Look for the line containing "1103 90 1171" in the listing below. Retype that line and every subsequent line through the last one, and only those.

++++ Available data

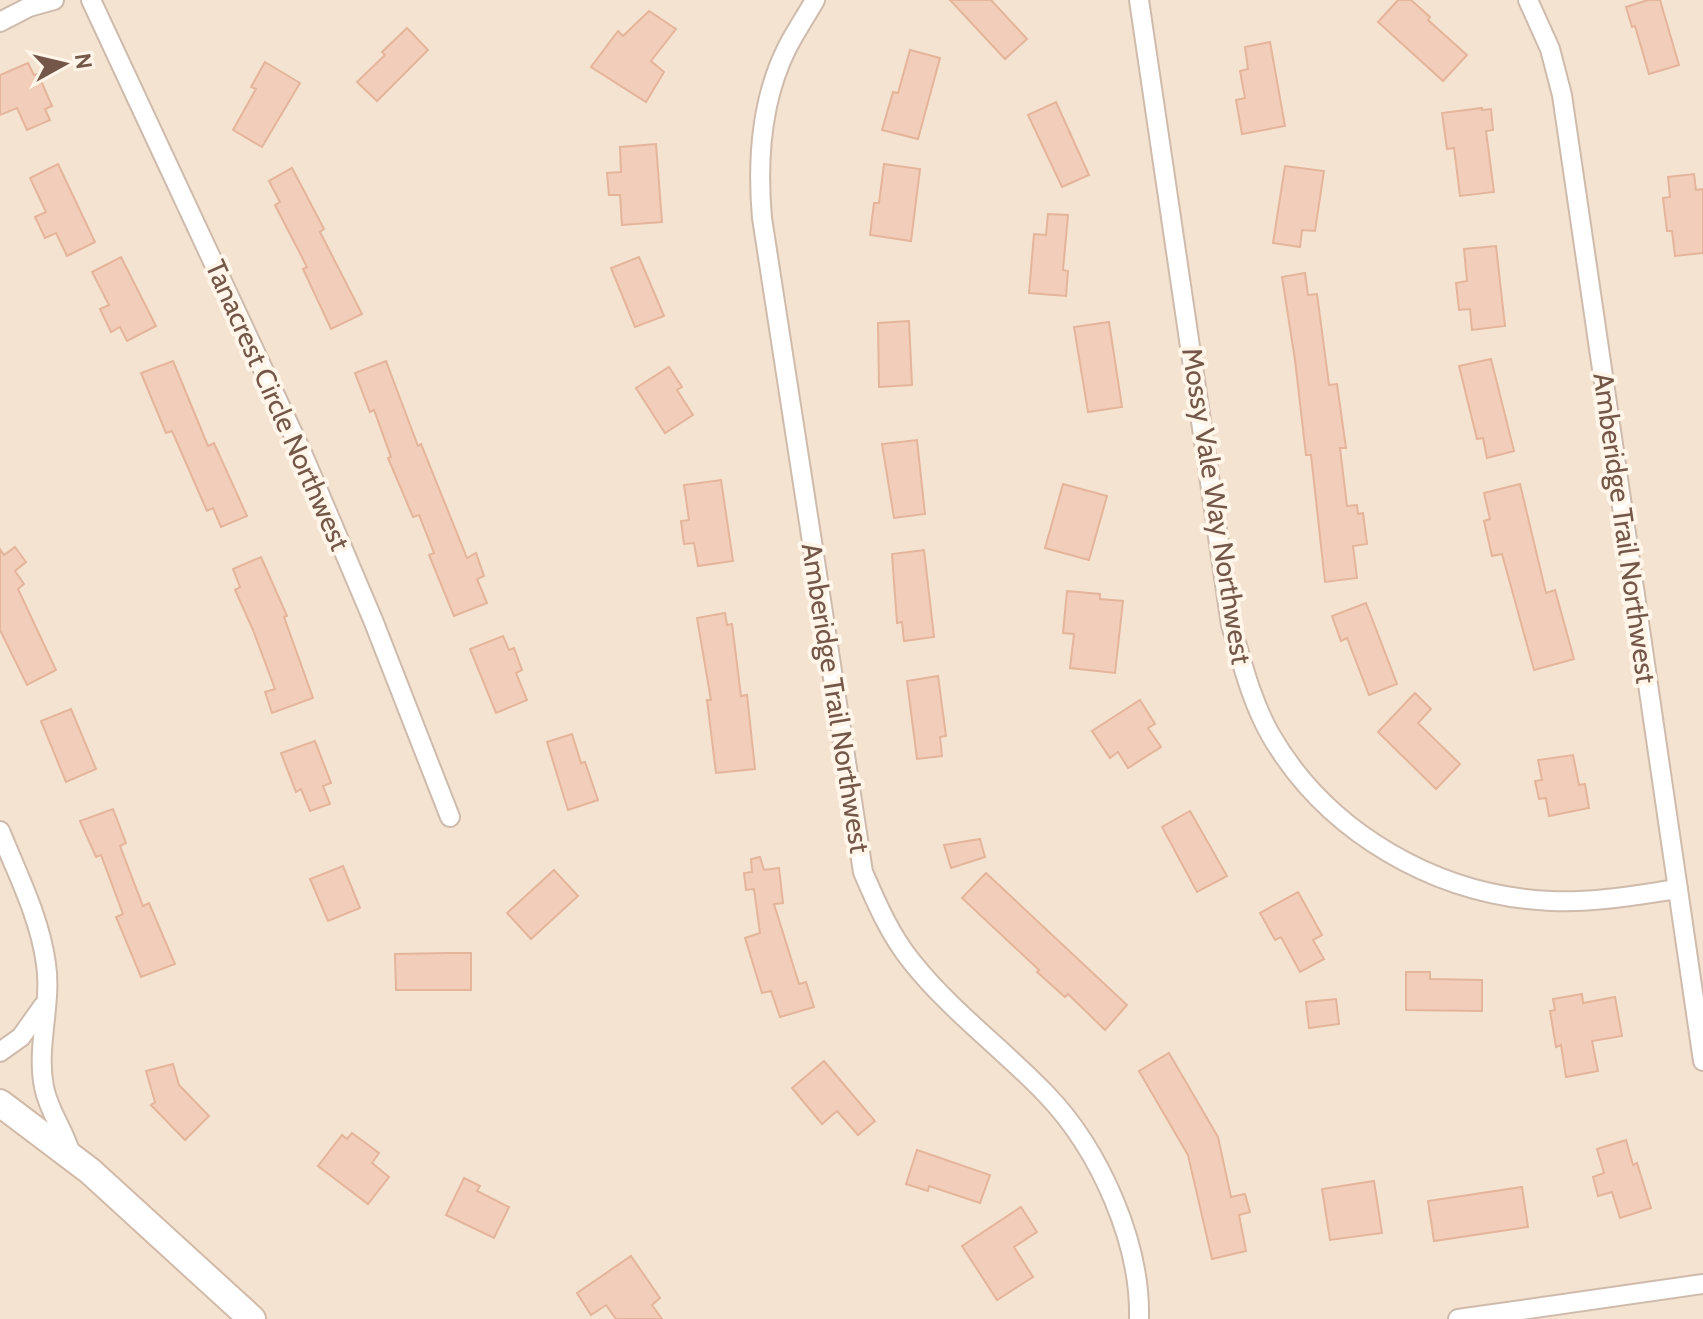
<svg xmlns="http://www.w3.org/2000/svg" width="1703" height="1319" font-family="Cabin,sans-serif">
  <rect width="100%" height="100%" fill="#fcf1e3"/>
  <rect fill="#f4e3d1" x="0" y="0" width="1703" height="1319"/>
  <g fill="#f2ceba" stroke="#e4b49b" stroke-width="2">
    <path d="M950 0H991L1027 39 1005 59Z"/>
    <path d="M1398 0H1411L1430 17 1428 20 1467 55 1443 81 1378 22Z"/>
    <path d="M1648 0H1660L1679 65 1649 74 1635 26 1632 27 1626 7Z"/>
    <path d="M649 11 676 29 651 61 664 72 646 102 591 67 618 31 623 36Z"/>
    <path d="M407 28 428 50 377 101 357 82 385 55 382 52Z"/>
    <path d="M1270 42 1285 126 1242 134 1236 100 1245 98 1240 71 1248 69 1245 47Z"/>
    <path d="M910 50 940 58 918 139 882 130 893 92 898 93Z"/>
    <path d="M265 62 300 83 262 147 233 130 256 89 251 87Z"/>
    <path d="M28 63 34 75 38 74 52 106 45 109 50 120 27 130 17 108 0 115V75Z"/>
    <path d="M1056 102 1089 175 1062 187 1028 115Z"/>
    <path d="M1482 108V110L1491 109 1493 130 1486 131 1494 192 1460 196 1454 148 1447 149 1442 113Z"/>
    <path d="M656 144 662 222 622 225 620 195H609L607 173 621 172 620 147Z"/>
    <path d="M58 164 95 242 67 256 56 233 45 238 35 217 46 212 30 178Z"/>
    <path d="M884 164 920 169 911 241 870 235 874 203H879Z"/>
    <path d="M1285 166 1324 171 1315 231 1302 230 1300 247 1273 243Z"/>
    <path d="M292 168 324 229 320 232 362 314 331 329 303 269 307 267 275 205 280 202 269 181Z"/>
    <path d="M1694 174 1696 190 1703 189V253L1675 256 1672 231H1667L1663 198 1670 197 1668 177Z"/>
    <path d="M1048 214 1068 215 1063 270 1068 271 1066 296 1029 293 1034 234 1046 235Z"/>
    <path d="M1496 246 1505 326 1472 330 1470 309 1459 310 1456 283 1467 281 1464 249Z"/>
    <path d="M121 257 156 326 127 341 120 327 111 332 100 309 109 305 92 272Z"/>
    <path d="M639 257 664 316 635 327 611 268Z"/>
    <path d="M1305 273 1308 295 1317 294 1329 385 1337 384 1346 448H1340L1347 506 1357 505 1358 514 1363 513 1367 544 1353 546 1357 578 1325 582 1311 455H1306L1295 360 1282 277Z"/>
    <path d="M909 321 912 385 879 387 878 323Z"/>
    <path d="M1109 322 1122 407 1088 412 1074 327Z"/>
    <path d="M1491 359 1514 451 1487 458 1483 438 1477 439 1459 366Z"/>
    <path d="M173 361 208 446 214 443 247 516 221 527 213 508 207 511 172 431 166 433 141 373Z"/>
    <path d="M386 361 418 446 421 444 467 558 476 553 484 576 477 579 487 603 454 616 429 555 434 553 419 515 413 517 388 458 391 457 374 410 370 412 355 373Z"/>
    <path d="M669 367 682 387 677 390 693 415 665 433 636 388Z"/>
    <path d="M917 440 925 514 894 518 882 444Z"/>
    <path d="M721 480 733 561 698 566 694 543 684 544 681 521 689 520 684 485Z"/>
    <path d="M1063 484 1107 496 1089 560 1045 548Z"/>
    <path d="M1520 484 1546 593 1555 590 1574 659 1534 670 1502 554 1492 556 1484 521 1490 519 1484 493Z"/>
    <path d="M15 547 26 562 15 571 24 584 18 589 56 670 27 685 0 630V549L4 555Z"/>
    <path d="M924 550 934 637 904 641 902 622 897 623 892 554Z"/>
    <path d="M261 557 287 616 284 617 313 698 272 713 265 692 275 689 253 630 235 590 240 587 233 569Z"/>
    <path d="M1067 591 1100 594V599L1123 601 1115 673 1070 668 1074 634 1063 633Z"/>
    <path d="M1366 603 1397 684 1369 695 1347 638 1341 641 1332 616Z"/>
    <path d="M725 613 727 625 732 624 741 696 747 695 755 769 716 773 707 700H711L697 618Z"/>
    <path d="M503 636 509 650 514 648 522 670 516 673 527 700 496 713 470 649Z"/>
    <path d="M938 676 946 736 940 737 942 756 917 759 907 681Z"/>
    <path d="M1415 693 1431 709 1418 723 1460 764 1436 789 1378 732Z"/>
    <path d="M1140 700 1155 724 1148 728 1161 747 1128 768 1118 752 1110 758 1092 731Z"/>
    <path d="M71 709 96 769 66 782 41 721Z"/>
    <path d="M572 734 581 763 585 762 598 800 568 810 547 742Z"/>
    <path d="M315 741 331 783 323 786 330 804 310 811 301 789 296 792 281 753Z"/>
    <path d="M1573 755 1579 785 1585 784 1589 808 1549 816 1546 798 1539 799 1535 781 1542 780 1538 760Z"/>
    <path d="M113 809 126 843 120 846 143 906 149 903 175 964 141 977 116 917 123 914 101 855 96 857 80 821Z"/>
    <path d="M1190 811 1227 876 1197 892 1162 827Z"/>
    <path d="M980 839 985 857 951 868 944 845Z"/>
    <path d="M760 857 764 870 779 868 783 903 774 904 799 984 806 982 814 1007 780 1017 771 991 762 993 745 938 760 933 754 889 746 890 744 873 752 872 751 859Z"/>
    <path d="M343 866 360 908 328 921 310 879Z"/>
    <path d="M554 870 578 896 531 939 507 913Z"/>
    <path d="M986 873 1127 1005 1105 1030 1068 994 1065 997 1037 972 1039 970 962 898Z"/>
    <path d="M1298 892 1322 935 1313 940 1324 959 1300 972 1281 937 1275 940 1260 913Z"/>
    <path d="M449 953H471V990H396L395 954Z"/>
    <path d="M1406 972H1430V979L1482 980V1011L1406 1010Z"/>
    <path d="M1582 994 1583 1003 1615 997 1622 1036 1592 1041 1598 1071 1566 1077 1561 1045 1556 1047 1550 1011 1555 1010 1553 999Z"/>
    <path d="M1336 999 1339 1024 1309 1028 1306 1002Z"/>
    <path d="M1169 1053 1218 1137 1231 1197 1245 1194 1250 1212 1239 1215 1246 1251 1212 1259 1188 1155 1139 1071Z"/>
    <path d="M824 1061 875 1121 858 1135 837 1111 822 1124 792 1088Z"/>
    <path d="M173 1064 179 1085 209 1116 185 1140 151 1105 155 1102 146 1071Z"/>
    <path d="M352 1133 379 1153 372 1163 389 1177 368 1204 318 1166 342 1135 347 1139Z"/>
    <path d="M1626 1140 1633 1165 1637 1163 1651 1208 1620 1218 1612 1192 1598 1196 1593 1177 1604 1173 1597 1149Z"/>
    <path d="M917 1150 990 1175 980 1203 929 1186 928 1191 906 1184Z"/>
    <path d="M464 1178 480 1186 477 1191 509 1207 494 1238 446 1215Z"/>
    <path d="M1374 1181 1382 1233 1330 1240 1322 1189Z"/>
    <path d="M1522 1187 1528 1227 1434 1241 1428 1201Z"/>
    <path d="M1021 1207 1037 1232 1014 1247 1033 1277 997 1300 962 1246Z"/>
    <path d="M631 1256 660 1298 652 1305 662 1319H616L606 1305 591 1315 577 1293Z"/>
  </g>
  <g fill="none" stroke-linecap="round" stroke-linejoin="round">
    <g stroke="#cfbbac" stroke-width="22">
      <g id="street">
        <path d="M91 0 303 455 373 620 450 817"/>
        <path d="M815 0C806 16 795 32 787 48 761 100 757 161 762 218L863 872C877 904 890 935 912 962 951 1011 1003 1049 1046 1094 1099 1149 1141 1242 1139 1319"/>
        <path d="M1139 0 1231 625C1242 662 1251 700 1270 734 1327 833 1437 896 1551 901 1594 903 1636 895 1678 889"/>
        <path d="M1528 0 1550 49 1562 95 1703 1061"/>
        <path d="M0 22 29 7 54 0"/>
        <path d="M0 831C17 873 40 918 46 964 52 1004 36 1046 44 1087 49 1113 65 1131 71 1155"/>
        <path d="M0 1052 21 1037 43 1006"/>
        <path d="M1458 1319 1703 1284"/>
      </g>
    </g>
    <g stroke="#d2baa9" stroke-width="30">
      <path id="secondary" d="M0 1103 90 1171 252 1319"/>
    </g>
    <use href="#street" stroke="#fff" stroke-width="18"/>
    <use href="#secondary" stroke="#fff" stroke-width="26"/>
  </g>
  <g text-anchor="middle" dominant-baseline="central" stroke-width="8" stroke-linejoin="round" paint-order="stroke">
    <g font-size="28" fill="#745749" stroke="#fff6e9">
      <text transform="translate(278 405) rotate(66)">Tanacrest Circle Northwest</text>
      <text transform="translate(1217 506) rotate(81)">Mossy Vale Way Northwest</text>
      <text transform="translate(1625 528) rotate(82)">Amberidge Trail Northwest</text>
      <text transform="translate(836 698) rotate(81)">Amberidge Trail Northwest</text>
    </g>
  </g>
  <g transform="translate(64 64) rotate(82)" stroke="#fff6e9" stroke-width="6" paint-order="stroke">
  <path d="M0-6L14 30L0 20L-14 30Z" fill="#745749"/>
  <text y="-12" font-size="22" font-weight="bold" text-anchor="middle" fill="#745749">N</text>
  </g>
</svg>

++++++++

Your solution:
      <path id="secondary" d="M0 1103 90 1171 252 1319"/>
    </g>
    <use href="#street" stroke="#fff" stroke-width="18"/>
    <use href="#secondary" stroke="#fff" stroke-width="26"/>
  </g>
  <g text-anchor="middle" dominant-baseline="central" stroke-width="8" stroke-linejoin="round" paint-order="stroke">
    <g font-size="28" fill="#745749" stroke="#fff6e9">
      <text transform="translate(278 405) rotate(66)">Tanacrest Circle Northwest</text>
      <text transform="translate(1217 506) rotate(81)">Mossy Vale Way Northwest</text>
      <text transform="translate(1625 528) rotate(82)">Amberidge Trail Northwest</text>
      <text transform="translate(836 698) rotate(81)">Amberidge Trail Northwest</text>
    </g>
  </g>
  <g transform="translate(64 64) rotate(82)" stroke="#fff6e9" stroke-width="6" paint-order="stroke">
  <path d="M0-6L14 30L0 20L-14 30Z" fill="#745749"/>
  <text y="-12" font-size="22" font-weight="bold" text-anchor="middle" fill="#745749">N</text>
  </g>
</svg>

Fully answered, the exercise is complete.